Einen Tag später eröffnete William Morris mit einer kurzen Ansprache das Spektakel. Er stellte die beiden Kombattanten vor, berichtete von ihren Erfolgen und ihrer Erfahrung und erklärte dem Publikum, es waren etwa 80 Personen erschienen, noch einmal kurz die Regeln. Dann packten Brian und Sid ihre Werkzeuge aus. Es waren Spezialzangen, Hebelwerkzeuge mit unterschiedlichen Krümmungen, Hochleistungs-Bohrmaschinen, Metallfräsen und ein Schneidbrenner. Sid klappte zusätzlich seinen Laptop auf. Dann gingen sie an die Arbeit. Brian versuchte, die Stahltür mit konventioneller Technik aufzubrechen, während Sid das Zahlenschloss abhörte, im 10-Sekunden-Takt Daten in seinen Laptop eingab und mit zwei KI-Programmen versuchte, hinter die Zahlenkombination zu kommen.
Die Minuten verrannen, und das Publikum schaute interessiert zu, wie die beiden Profis mit höchst unterschiedlicher Herangehensweise das Problem zu lösen versuchten. Nach einer Viertelstunde wurde Sekt gereicht, und je mehr Zeit verging, desto mehr erlangte die Veranstaltung den Charakter einer unterhaltsamen Show.
Als die Hälfte der Zeit abgelaufen war, waren bereits alle Geräte zum Einsatz gekommen, ohne dass eine Aussicht auf die Öffnung der Türen bestand. Verzweifelt traten die beiden einen Schritt zurück und überlegten, welche Möglichkeiten ihnen noch zur Verfügung standen. Sogar die KI, auf die Sid so sehr gesetzt hatte, war nicht in der Lage, die spärlichen Daten erfolgreich zu verarbeiten. Sie gaben schließlich nach einer dreiviertel Stunde auf, ließen sich aber nichts anmerken und taten so, als würden sie fieberhaft nachdenken, was die Schlösser so „unknackbar“ machte. Minuten später kam der erlösende Abpfiff.
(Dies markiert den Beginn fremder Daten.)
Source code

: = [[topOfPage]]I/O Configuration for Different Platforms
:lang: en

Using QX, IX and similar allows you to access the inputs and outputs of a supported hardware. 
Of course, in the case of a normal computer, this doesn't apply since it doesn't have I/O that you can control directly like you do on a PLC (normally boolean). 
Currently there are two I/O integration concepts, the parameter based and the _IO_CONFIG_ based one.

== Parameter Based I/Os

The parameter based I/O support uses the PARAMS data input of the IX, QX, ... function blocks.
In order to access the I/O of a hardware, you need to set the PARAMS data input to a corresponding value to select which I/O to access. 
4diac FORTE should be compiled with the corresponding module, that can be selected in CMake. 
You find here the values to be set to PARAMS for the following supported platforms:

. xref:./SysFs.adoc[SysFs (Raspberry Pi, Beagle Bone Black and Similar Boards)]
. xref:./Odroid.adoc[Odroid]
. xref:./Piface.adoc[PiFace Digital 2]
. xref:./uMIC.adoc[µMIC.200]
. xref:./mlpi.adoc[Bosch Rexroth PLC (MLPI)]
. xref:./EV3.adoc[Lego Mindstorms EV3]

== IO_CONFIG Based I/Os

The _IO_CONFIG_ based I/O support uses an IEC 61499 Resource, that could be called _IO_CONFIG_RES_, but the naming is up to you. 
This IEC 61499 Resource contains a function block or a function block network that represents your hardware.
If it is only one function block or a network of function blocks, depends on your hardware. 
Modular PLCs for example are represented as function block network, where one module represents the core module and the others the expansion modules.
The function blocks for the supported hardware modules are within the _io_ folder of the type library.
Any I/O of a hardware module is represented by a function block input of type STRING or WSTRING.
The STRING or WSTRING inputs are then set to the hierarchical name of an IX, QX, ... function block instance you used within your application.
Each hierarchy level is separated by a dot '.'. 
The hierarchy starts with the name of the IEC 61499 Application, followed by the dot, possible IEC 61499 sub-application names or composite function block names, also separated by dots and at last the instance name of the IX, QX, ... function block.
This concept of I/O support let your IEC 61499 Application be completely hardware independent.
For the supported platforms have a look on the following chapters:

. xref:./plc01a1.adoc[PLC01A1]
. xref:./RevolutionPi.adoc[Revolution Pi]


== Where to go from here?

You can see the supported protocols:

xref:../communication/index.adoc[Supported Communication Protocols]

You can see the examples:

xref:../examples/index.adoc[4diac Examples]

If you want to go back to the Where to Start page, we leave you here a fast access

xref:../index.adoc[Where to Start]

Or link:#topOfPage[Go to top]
Die Reporter der heimischen Presse hatten während des Versuchs schon ihre Beiträge geschrieben – eine Version, wie sie es schafften, eine zweite, wie sie erfolglos blieben. Da fehlten nur noch zwei Portraitfotos und eine Aufnahme, wie sie die Aufwandsentschädigung in Empfang nahmen. Das Bild zeigte sie mit einem Glas Sekt in der Hand. Ihre Gesichter strahlten trotz des Misserfolges eine gewisse Zufriedenheit aus. Der Stundenlohn von 2.500 Pfund war ja so schlecht nun auch wieder nicht.
Am Nachbartisch fanden sich Morris, der Polizeipräsident sowie der Notar ein, um die Sache rechtlich abzuschließen. Morris zitierte Newman herbei, und als dieser neben ihm stand, wies er den Werbechef an, die 100.000 Pfund in einem Safe im Gebäude zu deponieren. Er ergriff mit zwei Fingern die perforierte Leiste zum Öffnen des Umschlags, zog sie auf und griff hinein, um die banderolierten Scheine zu entnehmen. Und noch während sich seine Hand in dem Umschlag befand, sagte er mit kreideweißem Gesicht: „Das kann nicht sein!“
Was er hervorholte, waren keine Geldscheine, sondern die zerschnittenen Seiten der Zeitschrift „Hof und Garten“, Ausgaben 3, 4, und 5 des vergangenen Jahres.
 
Hallo Bo-ehd,
wie erwartet, originelle Grundidee, sauber ins Finale gebracht. Ich hätte mir für die Schlusspointe eine kräftigere 'Prise Bo-ehd' gewünscht.
Herzliche Grüße.
Horst
 

Bo-ehd

Mitglied
Hallo Horst,
ich gebe dir Recht: die Pointe ist nicht spektakulär, und man hätte sie nicht einmal auffälliger machen können, weil der Stoff das nicht zulässt. Was man unbedingt mit einbeziehen muss, ist Brians Aussage
Ich bin inzwischen auf anderen Geschäftsfeldern tätig, und es geht mir wirtschaftlich relativ gut.
Diese Ankündigung gibt der Sache noch eine besondere Würze.